PDF is (and also docx
which actually is OOXML; and of course also OpenDocument & DocBook) a file format (and quite a complex one), specified in a complex English document (the ISO 32000 standard) defining which sequences of bytes are valid (and what they represent).
Grossly speaking a PDF file contains elementary steps to draw ink on paper or pixels on screen. With gross simplification, these steps include things like "move the pen to position x=23 y=50", "choose the Arial font of 10pt", "draw the word abc
in that font at that position", "choose the pink color for the pen" etc etc, but the details are much more complex.
File extensions don't mean anything (except as an important convention).
To generate a PDF file, you either need to spend weeks or months to study the specification of that PDF format, or to use some library for that (see this question, and also podofo, poppler and several other libraries). Even with the help of a library, you need to understand something about that format.

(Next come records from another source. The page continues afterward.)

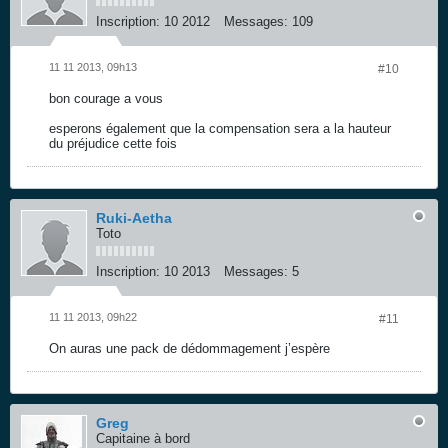
Inscription:
10 2012
Messages:
109
11 11 2013, 09h13
#10
bon courage a vous
esperons également que la compensation sera a la hauteur
du préjudice cette fois
Ruki-Aetha
Toto
Inscription:
10 2013
Messages:
5
11 11 2013, 09h22
#11
On auras une pack de dédommagement j’espère
Greg
Capitaine à bord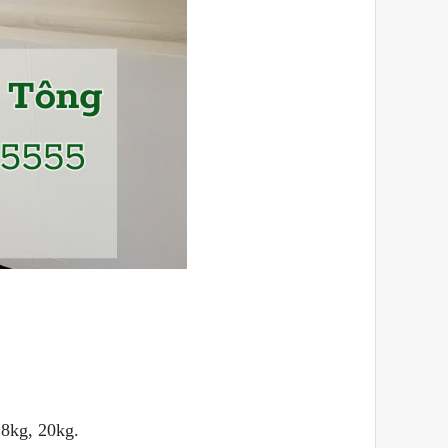
18kg, 20kg.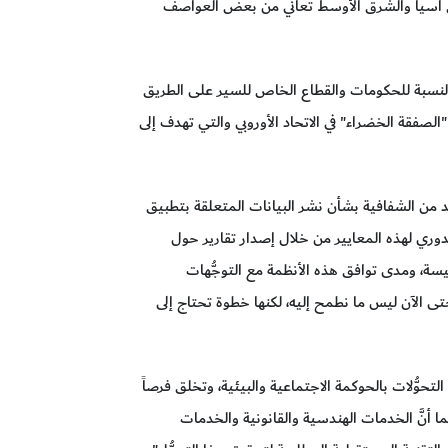
شرق آسيا والشرق الأوسط تعاني من بعض العواصف
لنسبة للحكومات والقطاع الخاص للسير على الطريق
الصفقة الخضراء" في الاتحاد الأوروبي والتي تهدف إلى
د من الشفافية بشأن نشر البيانات المتعلقة بتطبيق
الدوري لهذه المعايير من خلال إصدار تقارير حول
ئيسة، ومدى توافق هذه الأنظمة مع التوجُّهات
حتى الآن ليس ما نطمح إليه، لكنها خطوة تحتاج إلى
لتحوُّلات بالحوكمة الاجتماعية والبيئية، وتخلق فرصاً
ما أنَّ الخدمات الهندسية والقانونية والخدمات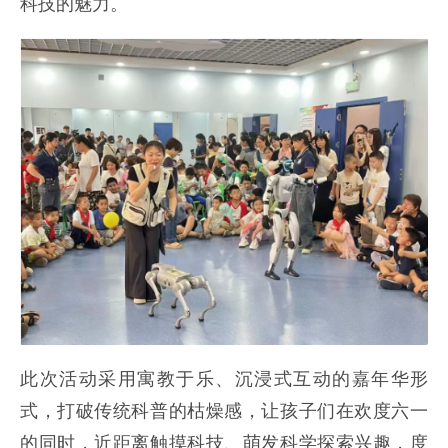
科技的魅力。
此次活动采用寓教于乐、沉浸式互动的嘉年华形
式，打破传统科普的枯燥感，让孩子们在欢度六一
的同时，近距离触摸科技、萌发科学探索兴趣，度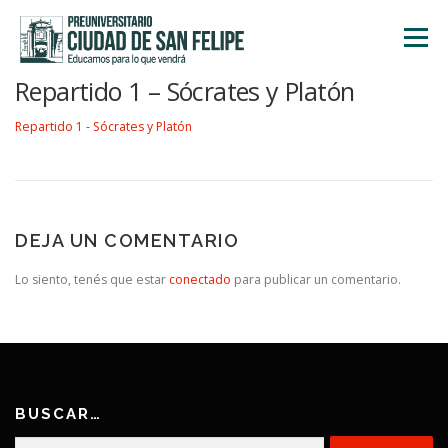
Saltar
al
Menú
contenido
Repartido 1 – Sócrates y Platón
INICIO
NOSOTROS
ÁREA ACADÉMICA
Repartido 1 - Sócrates y Platón
TALLERES
ACTIVIDADES
INSCRIPCIONES
DEJA UN COMENTARIO
Lo siento, tenés que estar
conectado
para publicar un comentario.
BUSCAR…
Buscar: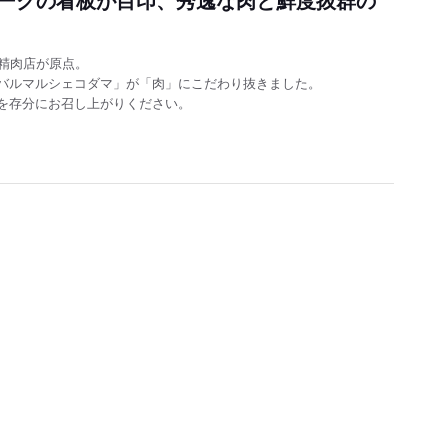
精肉店が原点。
バルマルシェコダマ」が「肉」にこだわり抜きました。
を存分にお召し上がりください。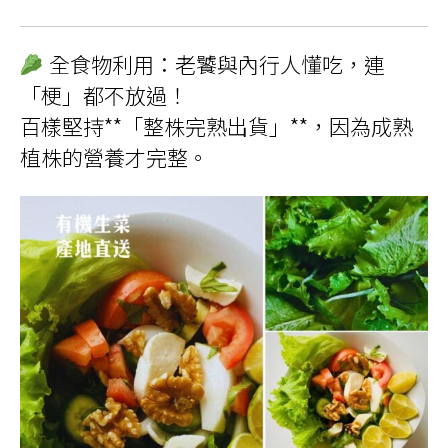
全食物利用：老饕與內行人懂吃，連
「梗」都不放過！
百樣堅持**「整株完熟出貨」**，因為成熟
植株的營養才完整。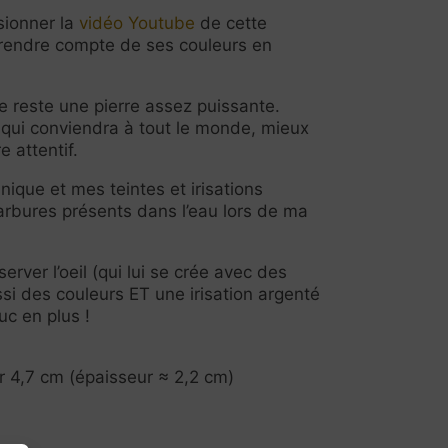
sionner la
vidéo Youtube
de cette
 rendre compte de ses couleurs en
te reste une pierre assez puissante.
 qui conviendra à tout le monde, mieux
e attentif.
nique et mes teintes et irisations
rbures présents dans l’eau lors de ma
server l’oeil (qui lui se crée avec des
si des couleurs ET une irisation argenté
uc en plus !
r 4,7 cm (épaisseur ≈ 2,2 cm)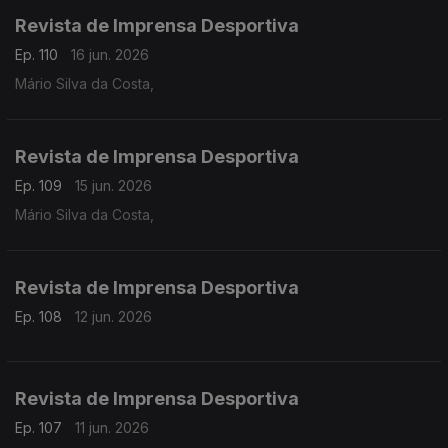
Revista de Imprensa Desportiva
Ep. 110
16 jun. 2026
Mário Silva da Costa,
Revista de Imprensa Desportiva
Ep. 109
15 jun. 2026
Mário Silva da Costa,
Revista de Imprensa Desportiva
Ep. 108
12 jun. 2026
Revista de Imprensa Desportiva
Ep. 107
11 jun. 2026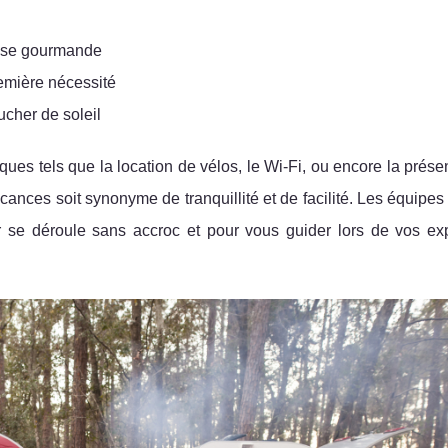
ause gourmande
remière nécessité
ucher de soleil
ques tels que la location de vélos, le Wi-Fi, ou encore la prés
cances soit synonyme de tranquillité et de facilité. Les équipes
r se déroule sans accroc et pour vous guider lors de vos exp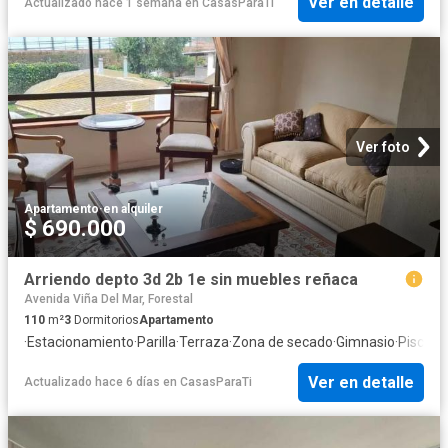
Ver en detalle
Actualizado hace 1 semana
en
CasasParaTi
Ver foto
Apartamento
·
en alquiler
$ 690.000
Arriendo depto 3d 2b 1e sin muebles reñaca
Avenida Viña Del Mar, Forestal
110
m²
3
Dormitorios
Apartamento
·
Estacionamiento
·
Parilla
·
Terraza
·
Zona de secado
·
Gimnasio
·
Piscina
·
Ver en detalle
Actualizado hace 6 días
en
CasasParaTi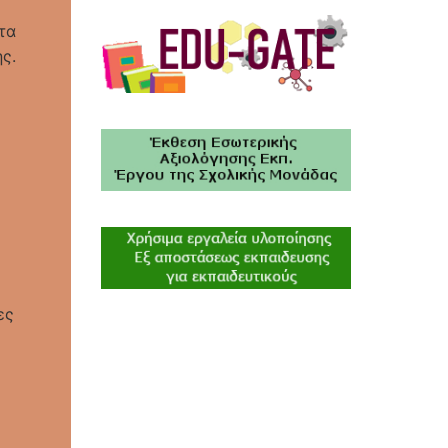
τα
ς.
ες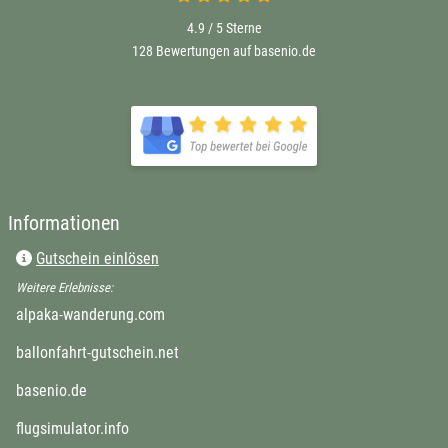
4.9 / 5
Sterne
128 Bewertungen auf basenio.de
Informationen
Gutschein einlösen
Weitere Erlebnisse:
alpaka-wanderung.com
ballonfahrt-gutschein.net
basenio.de
flugsimulator.info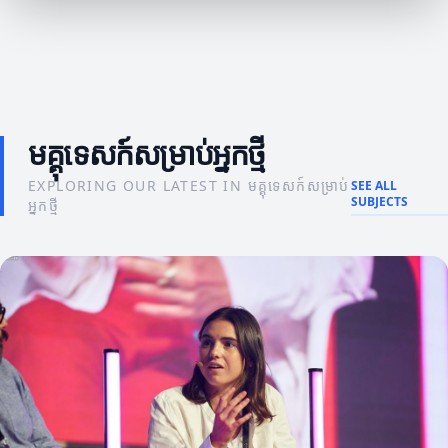
មគ្គុទេសក៍សម្រាប់អ្នកថ្មី
EXPLORING OUR LATEST IN មគ្គុទេសក៍សម្រាប់
SEE ALL
SUBJECTS
អ្នកថ្មី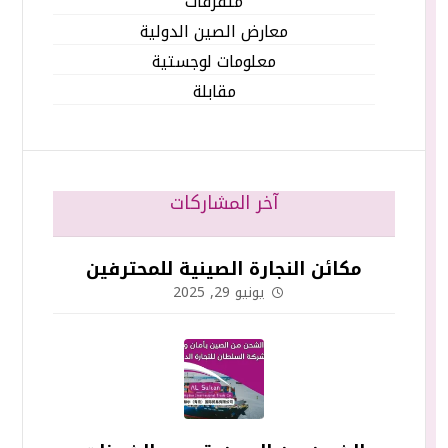
متفرقات
معارض الصين الدولية
معلومات لوجستية
مقابلة
آخر المشاركات
مكائن النجارة الصينية للمحترفين
يونيو 29, 2025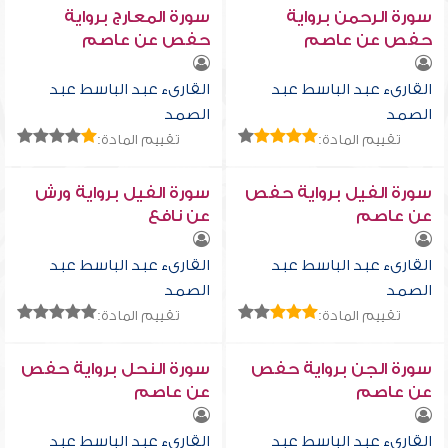
سورة الرحمن برواية
سورة المعارج برواية
حفص عن عاصم
حفص عن عاصم
القارىء عبد الباسط عبد
القارىء عبد الباسط عبد
الصمد
الصمد
تقييم المادة:
تقييم المادة:
سورة الفيل برواية حفص
سورة الفيل برواية ورش
عن عاصم
عن نافع
القارىء عبد الباسط عبد
القارىء عبد الباسط عبد
الصمد
الصمد
تقييم المادة:
تقييم المادة:
سورة الجن برواية حفص
سورة النحل برواية حفص
عن عاصم
عن عاصم
القارىء عبد الباسط عبد
القارىء عبد الباسط عبد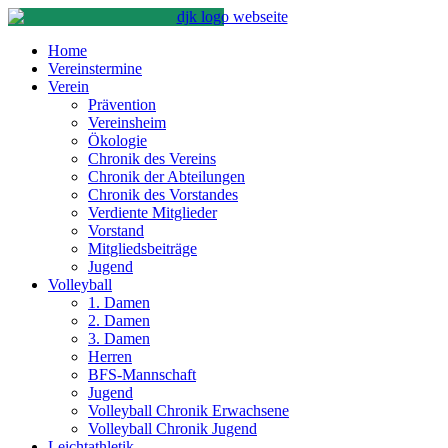
Home
Vereinstermine
Verein
Prävention
Vereinsheim
Ökologie
Chronik des Vereins
Chronik der Abteilungen
Chronik des Vorstandes
Verdiente Mitglieder
Vorstand
Mitgliedsbeiträge
Jugend
Volleyball
1. Damen
2. Damen
3. Damen
Herren
BFS-Mannschaft
Jugend
Volleyball Chronik Erwachsene
Volleyball Chronik Jugend
Leichtathletik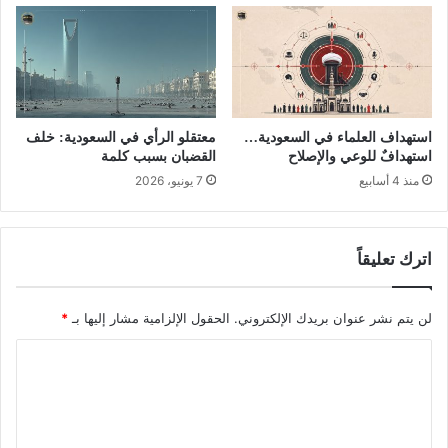
استهداف العلماء في السعودية…
معتقلو الرأي في السعودية: خلف
استهدافٌ للوعي والإصلاح
القضبان بسبب كلمة
منذ 4 أسابيع
7 يونيو، 2026
اترك تعليقاً
لن يتم نشر عنوان بريدك الإلكتروني.
الحقول الإلزامية مشار إليها بـ
*
ا
ل
ت
ع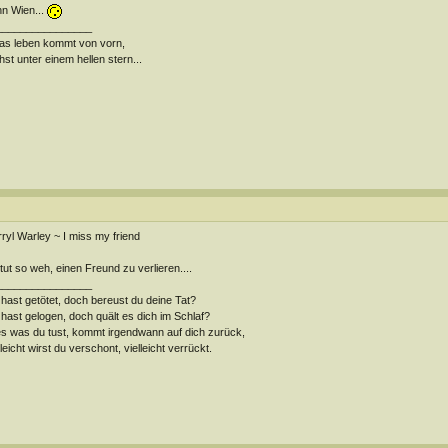
n Wien...
________________
das leben kommt von vorn,
hst unter einem hellen stern...
ryl Warley ~ I miss my friend
tut so weh, einen Freund zu verlieren....
________________
hast getötet, doch bereust du deine Tat?
hast gelogen, doch quält es dich im Schlaf?
es was du tust, kommt irgendwann auf dich zurück,
lleicht wirst du verschont, vielleicht verrückt.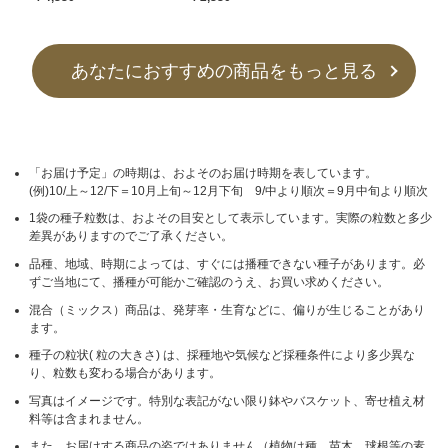
あなたにおすすめの商品をもっと見る
「お届け予定」の時期は、およそのお届け時期を表しています。
(例)10/上～12/下＝10月上旬～12月下旬 9/中より順次＝9月中旬より順次
1袋の種子粒数は、およその目安として表示しています。実際の粒数と多少
差異がありますのでご了承ください。
品種、地域、時期によっては、すぐには播種できない種子があります。必
ずご当地にて、播種が可能かご確認のうえ、お買い求めください。
混合（ミックス）商品は、発芽率・生育などに、偏りが生じることがあり
ます。
種子の粒状( 粒の大きさ) は、採種地や気候など採種条件により多少異な
り、粒数も変わる場合があります。
写真はイメージです。特別な表記がない限り鉢やバスケット、寄せ植え材
料等は含まれません。
また、お届けする商品の姿ではありません（植物は種、苗木、球根等の素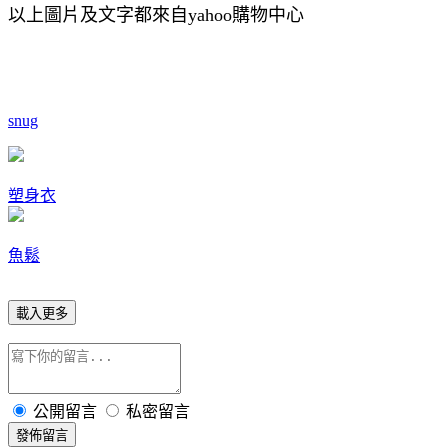
以上圖片及文字都來自yahoo購物中心
snug
塑身衣
魚鬆
載入更多
公開留言
私密留言
發佈留言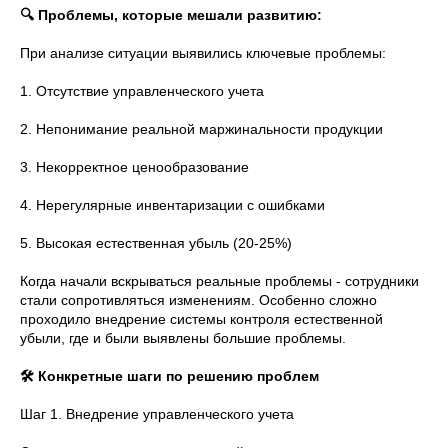
🔍 Проблемы, которые мешали развитию:
При анализе ситуации выявились ключевые проблемы:
1. Отсутствие управленческого учета
2. Непонимание реальной маржинальности продукции
3. Некорректное ценообразование
4. Нерегулярные инвентаризации с ошибками
5. Высокая естественная убыль (20-25%)
Когда начали вскрываться реальные проблемы - сотрудники
стали сопротивляться изменениям. Особенно сложно
проходило внедрение системы контроля естественной
убыли, где и были выявлены большие проблемы.
🛠 Конкретные шаги по решению проблем
Шаг 1. Внедрение управленческого учета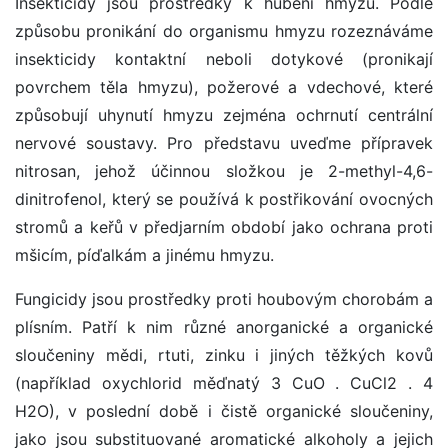
Insekticidy jsou prostředky k hubení hmyzu. Podle
způsobu pronikání do organismu hmyzu rozeznáváme
insekticidy kontaktní neboli dotykové (pronikají
povrchem těla hmyzu), požerové a vdechové, které
způsobují uhynutí hmyzu zejména ochrnutí centrální
nervové soustavy. Pro představu uveďme přípravek
nitrosan, jehož účinnou složkou je 2-methyl-4,6-
dinitrofenol, který se používá k postřikování ovocných
stromů a keřů v předjarním období jako ochrana proti
mšicím, píďalkám a jinému hmyzu.
Fungicidy jsou prostředky proti houbovým chorobám a
plísním. Patří k nim různé anorganické a organické
sloučeniny mědi, rtuti, zinku i jiných těžkých kovů
(například oxychlorid měďnatý 3 CuO . CuCl2 . 4
H2O), v poslední době i čistě organické sloučeniny,
jako jsou substituované aromatické alkoholy a jejich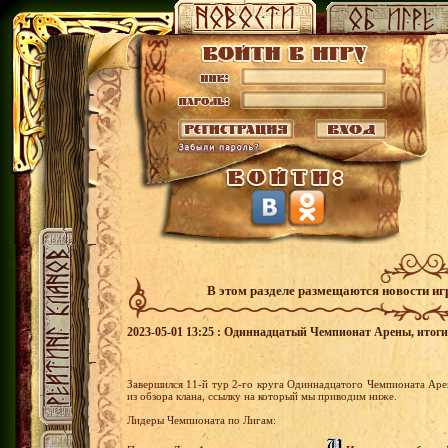
В этом разделе размещаются новости и
2023-05-01 13:25 : Одиннадцатый Чемпионат Арены, итоги 1
Завершился 11-й тур 2-го круга Одиннадцатого Чемпионата Ар
из обзора клана, ссылку на который мы приводим ниже.
Лидеры Чемпионата по Лигам: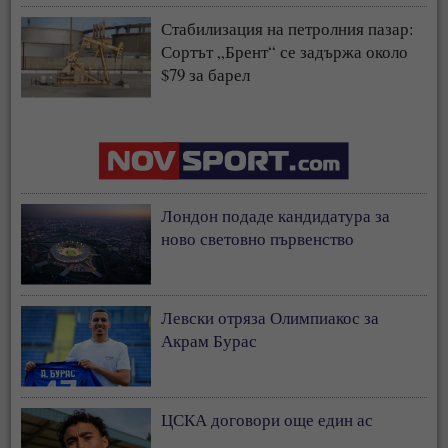
Стабилизация на петролния пазар:
Сортът „Брент“ се задържа около
$79 за барел
Лондон подаде кандидатура за
ново световно първенство
Левски отряза Олимпиакос за
Акрам Бурас
ЦСКА договори още един ас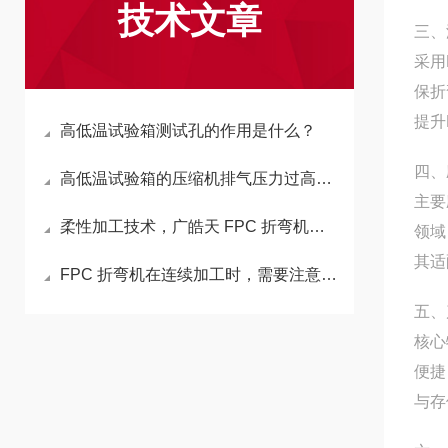
技术文章
三、
采用
保折
提升
高低温试验箱测试孔的作用是什么？
四、
高低温试验箱的压缩机排气压力过高或吸气压力过低，分别代表什么系统问题？
主要
柔性加工技术，广皓天 FPC 折弯机如何避免板材损伤？
领域
其适
FPC 折弯机在连续加工时，需要注意哪些事项？
五、
核心
便捷
与存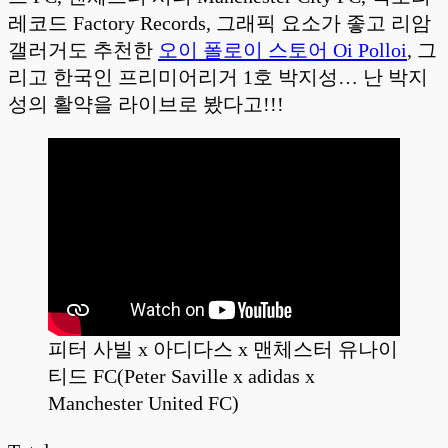
레코드 Factory Records, 그래픽 요소가 좋고 리암
갤러거도 추천한
오이 폴로이 스토어 Oi Polloi
, 그
리고 한국인 프리미어리거 1호 박지성… 난 박지
성의 활약을 라이브로 봤다고!!!
피터 사빌 x 아디다스 x 맨체스터 유나이
티드 FC(Peter Saville x adidas x
Manchester United FC)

Are there any more internal translations required in order to make that file
I'm not sure to understand what you mean by translation (a better word would be "converter"). You could generate PDF by sending some other content to a suitable program emitting PDF. You might consider using some document formatter (like LaTeX thru pdflatex
, or Lout, or some older variant of troff, etc..) which you would feed with a higher-level file format containing text formatting directives mixed with (some encoding of) the text to be formatted. On Unix like systems you might even use some command pipeline (to avoid writing some "temporary" file), perhaps using popen(3) and related functions.